Updated on 2025-11-04 GMT+08:00

Deploying the Algorithm Package Component

The running of algorithm package components depends on computing resources such as CPUs and NPUs. If an application uses an algorithm package component, you need to deploy the component first. After the deployment, the algorithm package can run in an independent and isolated environment and can be accessed by other components.

  1. Log in to ModelArts Studio and access the required workspace.
  2. In the navigation pane, choose Application Development > Application Components > Component Management. Click the customize tab and then the Algorithm package tab.
  3. Select an algorithm package that has taken effect, and click More and click deploy in the Operation column. Alternatively, go to the algorithm package component details page and click deploy in the upper right corner to deploy the algorithm. For an algorithm package component that has not taken effect, click the Is Effective switch in the Operation column of the row where the component is located to make the component take effect.
    Table 1 Deployment parameters

    Parameter

    Description

    Deployment Mode

    Deployment mode of the service. Edge deployment is supported.

    Service Name

    Name of the service to be deployed.

    Arch Type

    Architecture type of the resource pool to be deployed, which is related to the actual algorithm architecture.

    Resource Pool

    Select the edge resource pool to be deployed. If Ascend cards are required, the supported inference card type is Snt3p.

    Load balancer

    Load balancer used for edge deployment. Both HTTPS and HTTP load balancing are supported. The load balancer is used to call the deployed service.

    CPU

    Minimum number of physical CPU cores required for deployment. The default value is 1 core. A more complex model usually requires more computing resources. You can increase the number of CPUs. If the service needs to process a large number of concurrent requests, you are advised to increase the number of CPUs. The value cannot exceed the number of available CPUs in the resource pool.

    Memory

    Minimum memory required for deployment. The default value is 1024 MB. The larger the model and the more data to be processed, the larger the memory required. You can adjust the value based on the actual model and the amount of data to be processed.

    Ascend

    Number of NPUs used for deployment. Ascend devices are usually used to accelerate deep learning models. You can configure Ascend devices only when models can run on Ascend and the resource pool contains Ascend resources. Ensure that the number of allocated Ascend devices is within the resource pool. Currently, the supported inference card type is Snt3p. The computing power of a single card is 70 TFLOPS@fp16. The computing resources consumed for loading different inference models are different. The number of required cards is calculated as follows: Number of cards ≈ Total computing power/Single-card computing power. The calculated number of cards can be rounded up as the parameter value.

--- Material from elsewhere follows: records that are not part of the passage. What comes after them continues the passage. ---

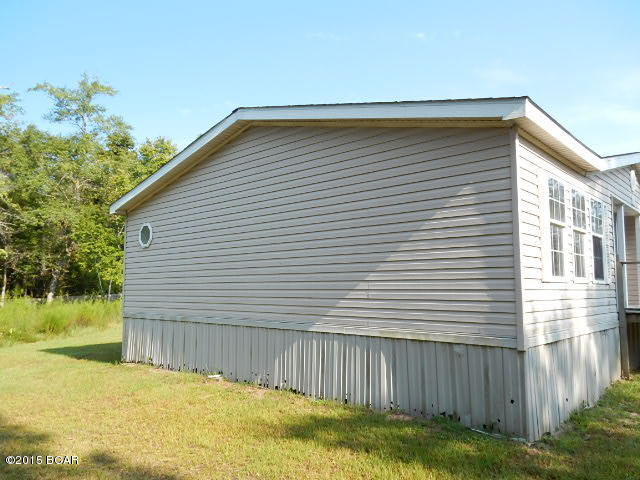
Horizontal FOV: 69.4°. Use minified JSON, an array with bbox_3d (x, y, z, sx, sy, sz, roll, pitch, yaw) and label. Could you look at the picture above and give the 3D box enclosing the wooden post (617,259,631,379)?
[{"bbox_3d":[5.569,1.429,8.502,0.092,2.180,0.092,-5,-8,42],"label":"wooden post"}]

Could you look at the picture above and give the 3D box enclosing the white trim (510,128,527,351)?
[{"bbox_3d":[2.217,-0.023,5.192,0.075,2.478,0.075,-5,-8,42],"label":"white trim"}]

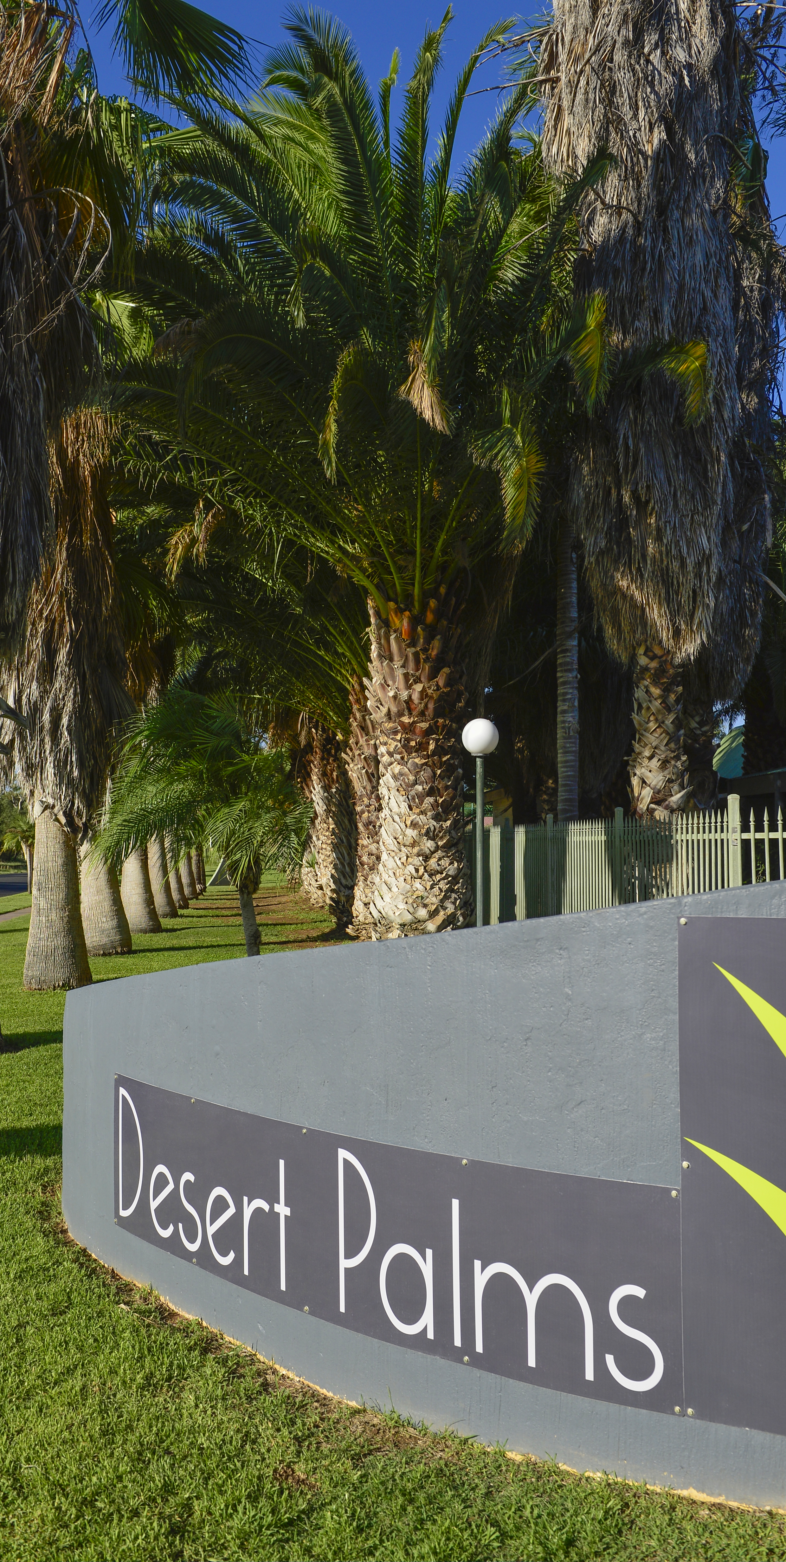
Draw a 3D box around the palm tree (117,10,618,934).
[{"bbox_3d":[-0.225,-3.511,16.500,6.200,11.240,6.000,-1,-2,0],"label":"palm tree"}]

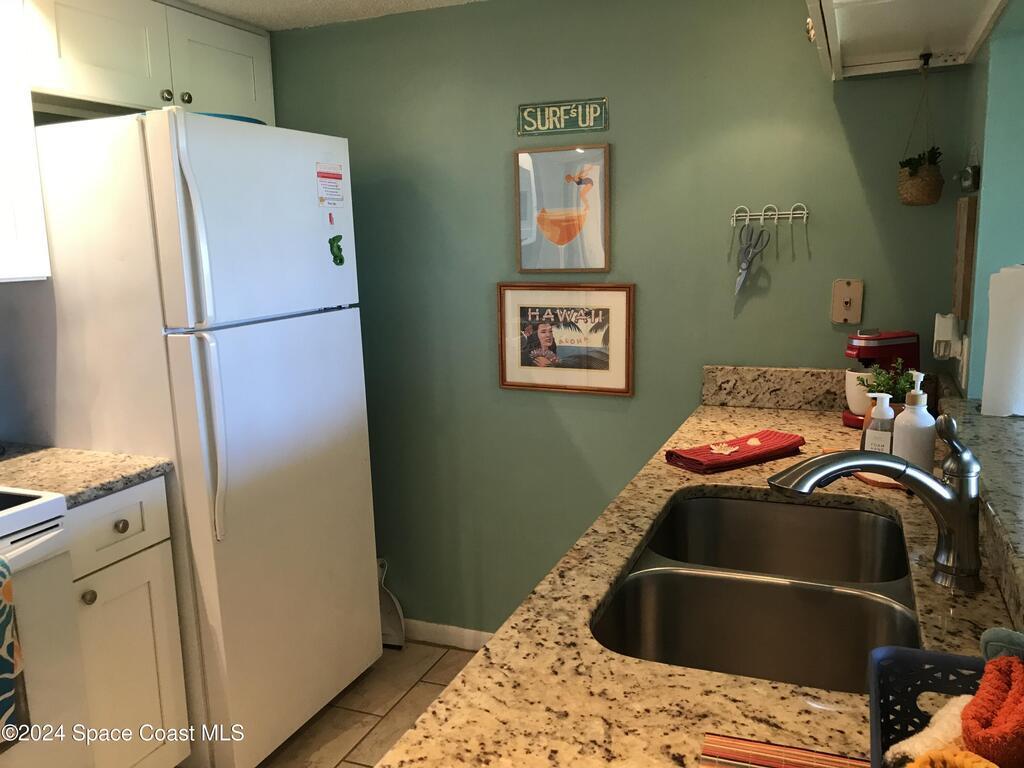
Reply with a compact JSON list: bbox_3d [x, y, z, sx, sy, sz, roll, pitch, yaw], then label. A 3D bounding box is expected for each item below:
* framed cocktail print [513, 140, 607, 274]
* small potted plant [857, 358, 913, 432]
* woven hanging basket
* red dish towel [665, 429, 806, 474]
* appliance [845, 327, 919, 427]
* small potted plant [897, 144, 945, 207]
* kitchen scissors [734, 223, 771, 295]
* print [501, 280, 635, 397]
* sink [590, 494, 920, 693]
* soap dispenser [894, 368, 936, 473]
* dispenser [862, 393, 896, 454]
[{"bbox_3d":[0.151,-0.507,2.428,0.289,0.358,0.020,3,11,22],"label":"framed cocktail print"},{"bbox_3d":[0.814,0.047,1.792,0.110,0.185,0.110,3,11,22],"label":"small potted plant"},{"bbox_3d":[0.992,-0.479,2.010,0.105,0.100,0.105,3,11,22],"label":"woven hanging basket"},{"bbox_3d":[0.493,0.145,1.822,0.338,0.024,0.120,-9,12,-35],"label":"red dish towel"},{"bbox_3d":[0.913,-0.013,2.032,0.150,0.238,0.110,-5,11,-17],"label":"appliance"},{"bbox_3d":[0.992,-0.501,2.006,0.110,0.145,0.110,3,11,22],"label":"small potted plant"},{"bbox_3d":[0.639,-0.333,2.235,0.077,0.194,0.018,18,16,19],"label":"kitchen scissors"},{"bbox_3d":[0.164,-0.137,2.493,0.429,0.329,0.020,3,11,22],"label":"print"},{"bbox_3d":[0.383,0.382,1.265,0.420,0.205,0.720,3,11,22],"label":"sink"},{"bbox_3d":[0.784,0.073,1.609,0.075,0.205,0.080,-10,13,-39],"label":"soap dispenser"},{"bbox_3d":[0.743,0.090,1.675,0.058,0.150,0.060,-11,14,-42],"label":"dispenser"}]

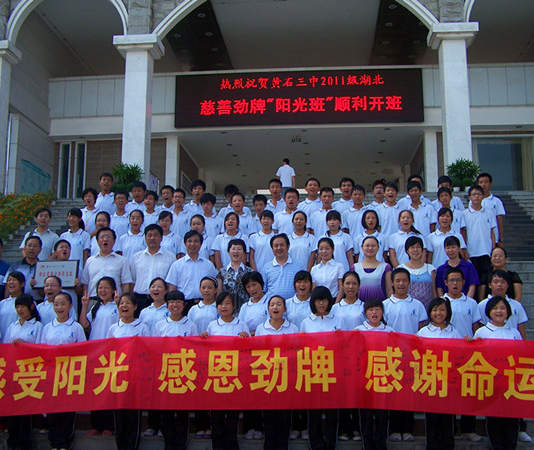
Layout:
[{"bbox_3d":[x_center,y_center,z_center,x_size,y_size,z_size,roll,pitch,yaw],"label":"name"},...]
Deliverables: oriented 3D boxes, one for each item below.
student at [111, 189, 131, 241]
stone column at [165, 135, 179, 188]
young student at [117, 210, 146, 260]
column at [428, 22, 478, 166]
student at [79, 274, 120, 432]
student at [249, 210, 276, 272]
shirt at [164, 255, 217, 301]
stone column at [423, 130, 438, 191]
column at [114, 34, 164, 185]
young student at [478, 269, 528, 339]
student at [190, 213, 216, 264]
[{"bbox_3d":[-1.965,0.372,8.791,0.460,1.688,0.290,0,-7,-3],"label":"student"},{"bbox_3d":[-3.707,-1.646,25.603,0.497,3.601,0.497,-1,-9,5],"label":"stone column"},{"bbox_3d":[-1.704,0.603,8.278,0.440,1.608,0.280,0,-9,0],"label":"young student"},{"bbox_3d":[5.819,-3.452,20.251,1.347,5.373,1.200,-1,-6,5],"label":"column"},{"bbox_3d":[-1.663,1.330,6.700,0.480,1.600,0.320,1,-8,-4],"label":"student"},{"bbox_3d":[-0.017,0.632,7.851,0.440,1.625,0.270,0,-6,3],"label":"student"},{"bbox_3d":[-0.818,0.573,7.185,0.550,0.530,0.290,0,-6,0],"label":"shirt"},{"bbox_3d":[6.189,-1.745,24.747,0.467,3.595,0.467,-1,-9,5],"label":"stone column"},{"bbox_3d":[-3.614,-2.997,18.429,1.151,4.462,0.850,-1,-7,5],"label":"column"},{"bbox_3d":[2.276,1.250,6.319,0.490,1.665,0.320,-2,-7,12],"label":"young student"},{"bbox_3d":[-0.807,0.662,7.922,0.440,1.580,0.270,0,-6,1],"label":"student"}]

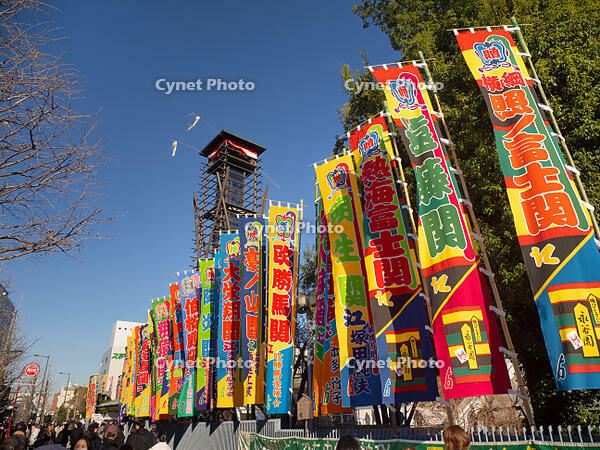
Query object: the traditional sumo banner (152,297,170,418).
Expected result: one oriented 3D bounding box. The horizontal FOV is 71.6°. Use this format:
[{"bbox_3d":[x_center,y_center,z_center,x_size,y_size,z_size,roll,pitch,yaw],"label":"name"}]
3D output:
[{"bbox_3d":[-6.401,6.107,19.524,0.900,5.350,0.180,-10,-25,0],"label":"traditional sumo banner"}]

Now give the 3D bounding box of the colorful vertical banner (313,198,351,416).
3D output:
[{"bbox_3d":[0.820,1.600,10.000,0.900,5.350,0.200,-5,-25,12],"label":"colorful vertical banner"}]

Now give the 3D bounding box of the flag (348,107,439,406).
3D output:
[{"bbox_3d":[1.570,0.354,7.695,0.920,5.420,0.200,-18,-28,30],"label":"flag"}]

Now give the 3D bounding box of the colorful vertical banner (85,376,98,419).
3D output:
[{"bbox_3d":[-27.285,22.534,54.711,0.900,5.300,0.100,6,-26,-18],"label":"colorful vertical banner"}]

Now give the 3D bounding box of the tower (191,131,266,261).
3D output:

    If the computing power of the resource pool has been allocated, the number of cards indicates the number of logical cards. If the computing power of the resource pool is not allocated, the value is the number of physical cards. For example, if a physical card is divided into seven parts, the computing power of a logical card is 10 TFLOPS@fp16.

    Environment Variable

    External environment variables defined in the component code.

    Tags

    Custom tag information of the service to be deployed. The tag is in key-value format.

    If the video decoding and video frame extraction algorithms are used, you are advised to set the number of CPUs to 4 and the memory to 8092 MB. If the algorithms need to run on Ascend devices, set the number of CPUs to 1. The CPU, memory, and Ascend specifications are related to the algorithm in use and the amount of data to be processed. Set them based on the resource requirements of the algorithm.

  4. After the deployment is complete, click the algorithm package name. On the details page that is displayed, you can view the service list in the service management area at the bottom.
  5. After the service is deployed, you can call the service based on the access address in the service list. The request body structure is set based on the structure set when the algorithm package component is created.

    The access URL format of the edge deployment service is as follows: <Load balancing protocol>://<Load balancing IP address (usually the IP address of the active node in the resource pool)>:<Load balancing port>/<Service access address>

    The following is an example: the HTTPS load balancer is used, the IP address of the load balancer is 127.0.0.1, the port number of the load balancer is 8080, and the service access address is 05806e52-6423-43bc-b1be-82d4fa1a158a.

    The final access address is https://127.0.0.1:8080/05806e52-6423-43bc-b1be-82d4fa1a158a.

    When calling the access address, you need to set the request header parameters.

    Content-Type: Enter application/json.

  6. Click a service name to go to the service details page.
    Figure 1 Service details
  7. If a service fails to be deployed or is no longer required, delete the service from the service list.